Metin Bölümü:
════════
Kurutma teknolojisinde kükürtlemenin çok değişik uygulama tarzları vardır. Bazı meyveler kurutmadan önce, bazıları kurutma sırasında ve hatta bazıları da kurutmadan sonra kükürtlenmektedir. Meyve ve sebzelerin kükürtlenmesi; SO2 gazının verilmesi ile sülfit çözeltisine batırma veya püskürtme yöntemi şeklinde yapılabilmektedir. Sodyum veya potasyum bisülfat çözeltisinin kükürtleme için kullanılmasının bazı avantajları vardır. Öncelikle atmosferin kirlenmesi engellenmiş olur, sıvı fazın absorblanmasının hızlı gerçekleşmesi de kükürtleme zamanını oldukça kısaltır. Ayrıca, işlemde süreklilik sağlanır ve kurutma sırasında SO2 kayıpları azalır.

Çözelti halinde uygulamada, SO2 derinlere kadar sızamamakta ve ayrıca çözeltiye daldırılan meyveden asit, seker vb. gibi suda çözünen bazı maddeler çözeltiye geçerek kuru madde kaybı belirmektedir. Bu sakıncaları nedeniyle meyvelerin kükürtlenmesi, çoğu kez SO2 gazında tutma yöntemiyle yapılmaktadır.

SO2’nin gıdanın içinde bulunduğu ortama bağlı olarak, depolama sırasında kayba uğrayacağını ve pişirme sırasında azalacağı da unutmamalıdır. SO2’nin depolama sırasındaki kayıp oranı, gıdaya, ambalaja, ortam sıcaklığına ve nemine, deponun havalandırılma koşullarına ve süreye bağımlı olarak değişecektir.

Ayrıca depolanması sırasında kurutulmuş domateslerin gerek kimyasal gerekse duyusal özelliklerindeki değişimlerin minimize edilebilmesi için soğukta saklamanın zorunlu olduğu belirlenmiştir. Soğukta saklama sırasındaki örneklerin SO2 kaybı, yüksek sıcaklıkta depolamaya oranla çok yavaş olmaktadır.
════════
İşlenecek Veriler:
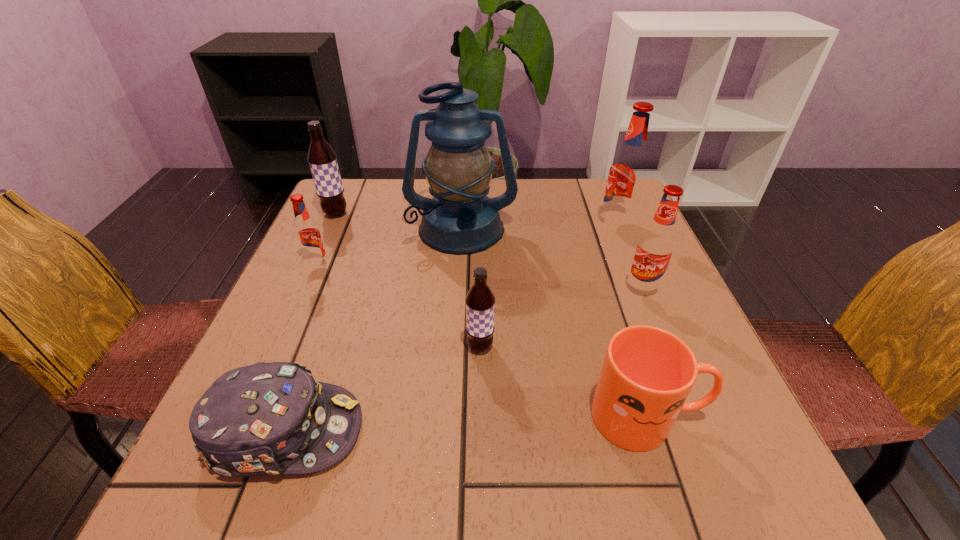
This screenshot has width=960, height=540. I want to click on blue lantern, so click(x=460, y=219).

The height and width of the screenshot is (540, 960). I want to click on the biggest red root beer, so click(x=628, y=171).

This screenshot has height=540, width=960. I want to click on the farthest red root beer, so click(x=628, y=171).

The height and width of the screenshot is (540, 960). In order to click on the bigger brown root beer in this screenshot , I will do `click(322, 159)`.

You are a GUI agent. You are given a task and a screenshot of the screen. Output one action in this format:
    pyautogui.click(x=<x>, y=<y>)
    Task: Click on the farther brown root beer
    The width and height of the screenshot is (960, 540).
    Given the screenshot: What is the action you would take?
    pyautogui.click(x=322, y=159)

Where is `the fourth nearest object`? The image size is (960, 540). the fourth nearest object is located at coordinates (656, 245).

You are a GUI agent. You are given a task and a screenshot of the screen. Output one action in this format:
    pyautogui.click(x=<x>, y=<y>)
    Task: Click on the second biggest red root beer
    The width and height of the screenshot is (960, 540).
    Given the screenshot: What is the action you would take?
    pyautogui.click(x=656, y=245)

The height and width of the screenshot is (540, 960). I want to click on the smallest red root beer, so click(308, 237).

Find the location of a particular element. the third farthest root beer is located at coordinates (308, 237).

You are a GUI agent. You are given a task and a screenshot of the screen. Output one action in this format:
    pyautogui.click(x=<x>, y=<y>)
    Task: Click on the nearest root beer
    This screenshot has height=540, width=960.
    Given the screenshot: What is the action you would take?
    pyautogui.click(x=480, y=301)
════════
Alıştırmalar:
A – Listede "Find the location" ifadesini içeren satırdan başlayıp listenin sonunda biten satırları, "root beer" yerine "bottle" koyarak yeniden yazın; geri kalan hiçbir şeyi değiştirmeyin.
B – Kükürtlemeyle ilgili metni son cümlesinden sonra sürdürün.
Kükürtlemeyle ilgili metin ile liste arasında herhangi bir bağlantı yoktur.

Cevap Anahtarı:
A –
Find the location of a particular element. the third farthest bottle is located at coordinates (308, 237).

You are a GUI agent. You are given a task and a screenshot of the screen. Output one action in this format:
    pyautogui.click(x=<x>, y=<y>)
    Task: Click on the nearest bottle
    This screenshot has height=540, width=960.
    Given the screenshot: What is the action you would take?
    pyautogui.click(x=480, y=301)

B –
Bazı sebze ve meyveler, renklerinin kararmasını önlemek için özellikle kurutulmadan önce kükürtleme işlemine tabi tutulurlar. Kükürt dioksit, enzimatik ve enzimatik olmayan esmerleşme tepkimeleri üzerinde engelleyici etkiye sahiptir. SO2 kurutma ve depolama sırasındaki esmerleşmeyi engellemesi, mikrobiyal kontaminasyon riskini azaltması, askorbik asit ve karotenoidleri koruması sebebiyle kayısı, elma gibi meyveler ile domates ve karnabahar gibi sebzelerin kurutulmasında kullanılmaktadır.

Kurutulmuş domateslerin uzun süre bozulmadan saklanabilmesi ve taşıma sırasında da kararmanın önlenebilmesi için düşük sıcaklıklarda depolanması ve taşınması gerektiği, bunun yanında bazı kimyasal değişimlerin minimize edilmesi ve rengin korunabilmesi için kükürt dioksit kullanımının da kaçınılmaz olduğu görülmüştür.

Gıdaların kurutulması sırasında meydana gelebilecek olumsuz değişmelerin (renk kararması, mikrobiyolojik bozulma vb.) önlenmesinde SO2 dışında da bazı kimyasal maddelerin kullanılması zorunlu hale gelmiştir.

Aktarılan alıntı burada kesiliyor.